If you know about DAGs (Directed Acyclic Graphs) this is everything you need to know about scopes. If scope B depends on scope A, then A MUST NOT depend on B, or you would have a dependency cycle—and Dagger will refuse to compile your code.

If B is a subcomponent of A, then it can use anything within A. If you’re using component dependencies then B would be limited to things exposed by provision methods of A (methods without parameters that return an injected or provided type).
This is why your ActivityComponent can use your @Singleton objects, but why a @Singleton scoped object can’t depend on an Activity.

It does not matter how many different scopes you use or how you name them. In the end you just need to make sure that there are no cycles, then everything will work fine.

But there is no need to scope every little helper class. Scopes are needed when there is some state involved, where it is important that you receive the same object, or when you would be recreating the same object over and over again, but for the last example you could also use @Reusable instead of a scope to let Dagger handle this.

8. Read your compile errors

Last but not least, you will encounter a lot of errors. Dagger is very strict. It uses annotation processing to get the information about your project and it will fail a build if it is missing something or discovered some error.

Make sure to read the error. The error will usually pop up in your IDE informing you of a failed build, but if you can’t immediately find it, you can always check the gradle console to see the raw output.

Those error messages will always include the full class name of any affected piece of code. Read them thoroughly and make sure to check every class mentioned. Most often you’ll have switched an interface with an implementation, or you’re looking for something in the wrong scope. You can Google (or Bing?) any words you don’t know and search the Dagger documentation. Usually things will clear themselves up pretty quickly and before long you’ll be quick to fix any errors you might encounter.

You can have a look at How do I fix Dagger 2 error ‘… cannot be provided […]’? for an example of an error that you will encounter sooner or later.

Don’t make things unnecessarily hard.

I know, I already handled this with 4. Use constructor injection and 5. Modules are for libraries, but this is the single mistake I see the most often.

class MyModule {
  MyInterface provideMyInterface() {
    // DON'T DO THIS.
    return new MyInterfaceImplementation(); // wtf why? Use constructor injection!

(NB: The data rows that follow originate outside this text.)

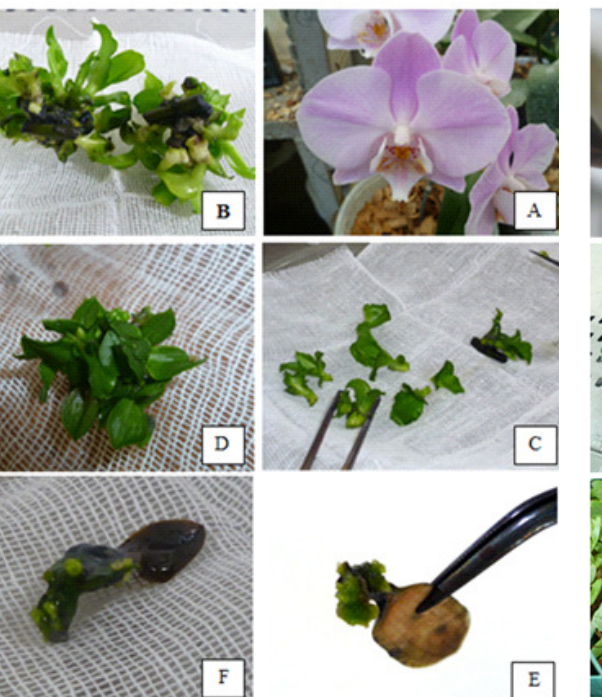
Fig. 2. The main stages of producing plantlets from leaves that had grown in vitro from the initial tissue culture of nodes of flower stalks. A: the Phalaenopsis orchid var. ‘Manila’. B: shoots that grew by tissue culturing the nodes of flower stalks on MS medium containing 4.4 mg l -1 BA and 1 mg l -1 NAA. C: separating the leaves from the shoots resulted from tissue culturing the nodes of flower stalks. D: protocorms that grew on the edges of leaves in MS medium containing 4 mg l -1 TDZ. E: demonstrating the capability of the base of leaves in producing protocorms. F: protocorms that are produced in culture medium with 1 mg l -1 TDZ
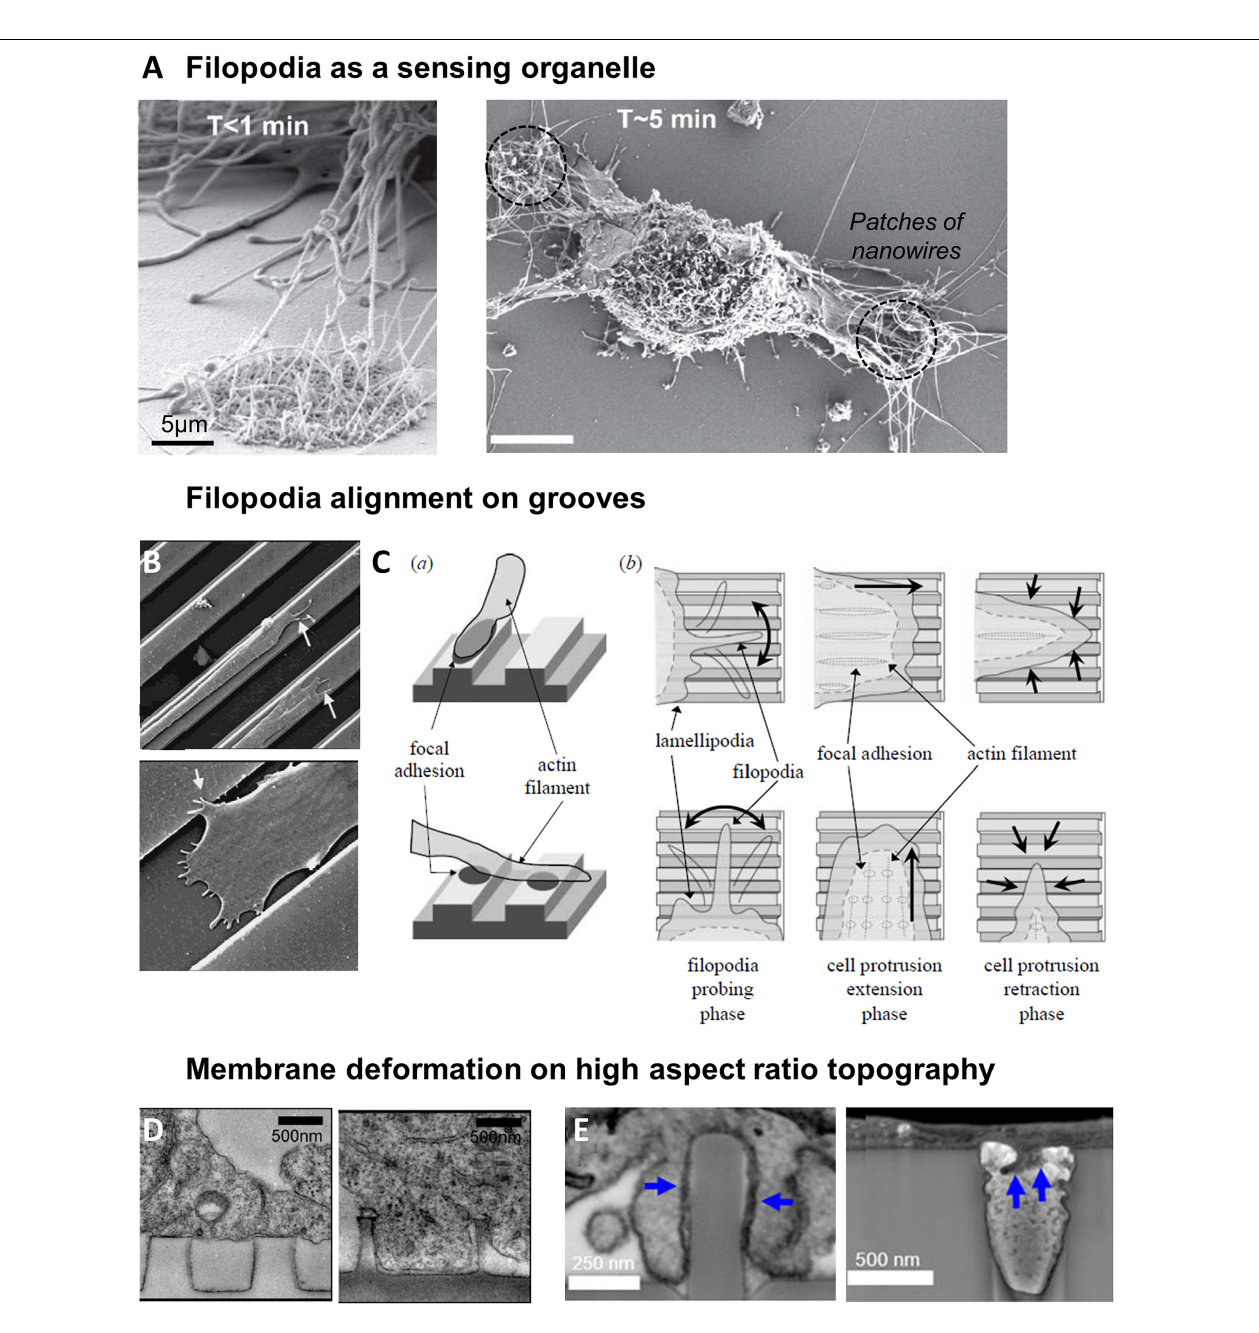
FIGURE 4 | Filopodia as a sensor of topography. (A) Sensing of nanowires by filopodia of fibroblasts. Shortly after plating, filopodia explore both flat and nantopography (left). After 5 min, filopodia on flat surface have retracted (right). From Albuschies and Vogel (2013). (B) SEM image of epithelial cell sending filopodia along ridges and grooves. Reproduced with permission from Dalton et al. (2001). (C) Model of cell alignment on grooves by filopodia probing and perpendicular filopodia retraction. Reproduced with permission from Fujita et al. (2009). (D) Membrane deformation of cortical neurons on nanopillars seen by TEM. On pillars of 500 nm diameter, 1 µ m spacing, cell body rests on top of the pillars (left). On 200 nm diameter pillars with the same center-to-center distance, membrane deforms to engulf the pillars (right). Reproduced with permission from Hanson et al. (2012). Copyright 2012 American Chemical Society. (E) FIB SEM cross sections reveal that plasma membrane wraps tightly around nanopillars with 400 nm diameter (left), but hardly deforms into 400 nm diameter nanopores (right, blue arrows). Reproduced with permission from Santoro et al. (2017). Copyright 2017 American Chemical Society.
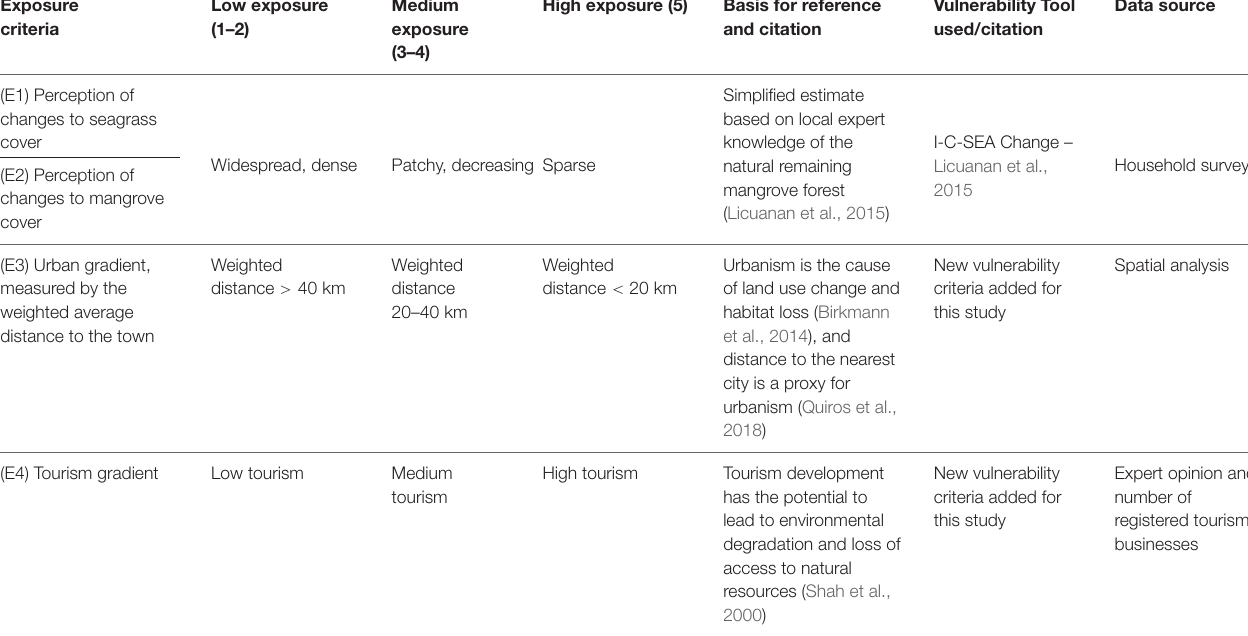
TABLE 1 | Exposure criteria. Exposure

Unless you get paid by lines of code, this is not what you want to be doing. Not only do you have to create the object yourself, you also need to add more modules to your components, etc. Your project will be bloated with boilerplate that you wanted to eliminate.

Of course there sometimes will be a need to bind your interface to an implementation, and you have to use modules to do so, so this is how to do it right:

class MyModule {
  MyInterface provideMyInterface(MyInterfaceImplementation implementation) {
    // Dagger can provide the implementation with constructor injection
    return implementation; // just return it!

And as you can see this is pretty straightforward, which is why Dagger can even do this for you in abstract modules or modules that are declared as interfaces by using @Binds instead of @Provides with the method…

interface MyModule {
  @Binds MyInterface provideMyInterface(MyInterfaceImplementation implementation);

You should always have a reason why you use a module, otherwise you might be adding more overhead than necessary. Favor constructor injection above anything else.

Final words

This is not a full guide. This post is intended for people starting out to clear some things up and avoid common mistakes. There are plenty of good guides out there and I also wrote about Dagger Basics with more in-depth details on how to use Dagger. I’d also like to point you in the direction of Keeping the Daggers sharp by Square with some more, advanced guidelines, as well as That Missing Guide: How to use Dagger2 by Gabor Varadi, who gives a good overview on how to include Dagger in your project. He likes to use a slightly different approach from me, where he favors provision methods over field injection.

Make sure you understand what you’re doing, form your own opinion, and—most of all—don’t just copy-paste some code and expect it to work.